Friday, October 26, 2012

Is alot of roleplay based on hypocritical practices?

I was thinking, the way players might expect some amount of creative control over a game - is that hypocritical?

Let's assume the game was good for them somehow - and because it was good, THEN they want creative control.

They only want in once the bread has been baked. As if they deserve creative control in a roleplay game they did nothing in building up from scratch.

Certainly if the game is somehow (in their subjective judgement) not good, then they (99% of the time) don't want to try and put in effort to build it up. They just abandon it.
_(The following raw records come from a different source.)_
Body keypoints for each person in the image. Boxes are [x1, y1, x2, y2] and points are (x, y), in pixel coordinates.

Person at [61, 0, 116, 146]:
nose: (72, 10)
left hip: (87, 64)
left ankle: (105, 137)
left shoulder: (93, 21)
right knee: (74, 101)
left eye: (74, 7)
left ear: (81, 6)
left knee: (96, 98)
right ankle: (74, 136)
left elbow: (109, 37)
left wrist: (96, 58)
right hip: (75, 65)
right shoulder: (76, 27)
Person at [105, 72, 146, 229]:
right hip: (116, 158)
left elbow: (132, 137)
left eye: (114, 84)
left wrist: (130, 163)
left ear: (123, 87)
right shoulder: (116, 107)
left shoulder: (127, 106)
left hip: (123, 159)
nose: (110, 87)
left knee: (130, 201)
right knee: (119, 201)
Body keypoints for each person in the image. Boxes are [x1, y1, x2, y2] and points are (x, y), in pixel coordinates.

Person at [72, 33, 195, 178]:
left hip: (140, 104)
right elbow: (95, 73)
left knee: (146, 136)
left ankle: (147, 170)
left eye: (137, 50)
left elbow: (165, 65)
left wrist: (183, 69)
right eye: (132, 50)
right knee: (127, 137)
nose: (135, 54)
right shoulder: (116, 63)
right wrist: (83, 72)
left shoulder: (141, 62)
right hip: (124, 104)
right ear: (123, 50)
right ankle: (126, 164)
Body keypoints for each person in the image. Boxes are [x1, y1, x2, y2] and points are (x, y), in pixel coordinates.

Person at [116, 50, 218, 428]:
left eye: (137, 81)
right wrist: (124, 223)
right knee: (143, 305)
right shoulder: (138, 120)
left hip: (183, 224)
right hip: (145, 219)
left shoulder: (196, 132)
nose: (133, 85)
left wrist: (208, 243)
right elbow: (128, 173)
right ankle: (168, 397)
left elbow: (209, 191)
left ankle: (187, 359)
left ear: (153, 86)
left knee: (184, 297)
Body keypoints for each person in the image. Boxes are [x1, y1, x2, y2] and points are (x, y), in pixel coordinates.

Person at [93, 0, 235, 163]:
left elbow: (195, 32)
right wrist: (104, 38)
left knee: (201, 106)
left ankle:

Yet if it's good, then they want creative control. In particular this begs the situation where their creative input simply wrecks what's there - but again, why not, as they didn't put in any effort.
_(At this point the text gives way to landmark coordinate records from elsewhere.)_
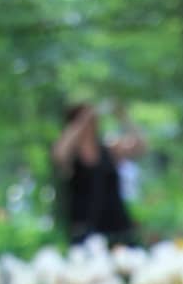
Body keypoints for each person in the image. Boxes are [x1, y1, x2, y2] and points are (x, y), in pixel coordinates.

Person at [52, 102, 145, 245]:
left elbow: (140, 146)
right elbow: (59, 155)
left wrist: (123, 117)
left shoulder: (109, 150)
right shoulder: (71, 156)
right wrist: (81, 121)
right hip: (83, 229)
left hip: (117, 227)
It's quite a dilemma. Roleplaying generally involves players having some creative control. But if it keeps getting handed out to people as if they deserve something they don't respect?

Possibly this is why leveling systems (like in D&D) took off - at the start the GM necessarily put in a great deal of effort. Here's some giant rats to kill. Done. In other words, no ones put any creative effort in as yet. So if all participants help nurture the game, it continues - the higher levels requiring greater amounts of creativitity as you start to deal with organisation of enemies, or even pantheons.

Perhaps RPG's could do with some system that ensures everyone either contributes to nurture the game from scratch?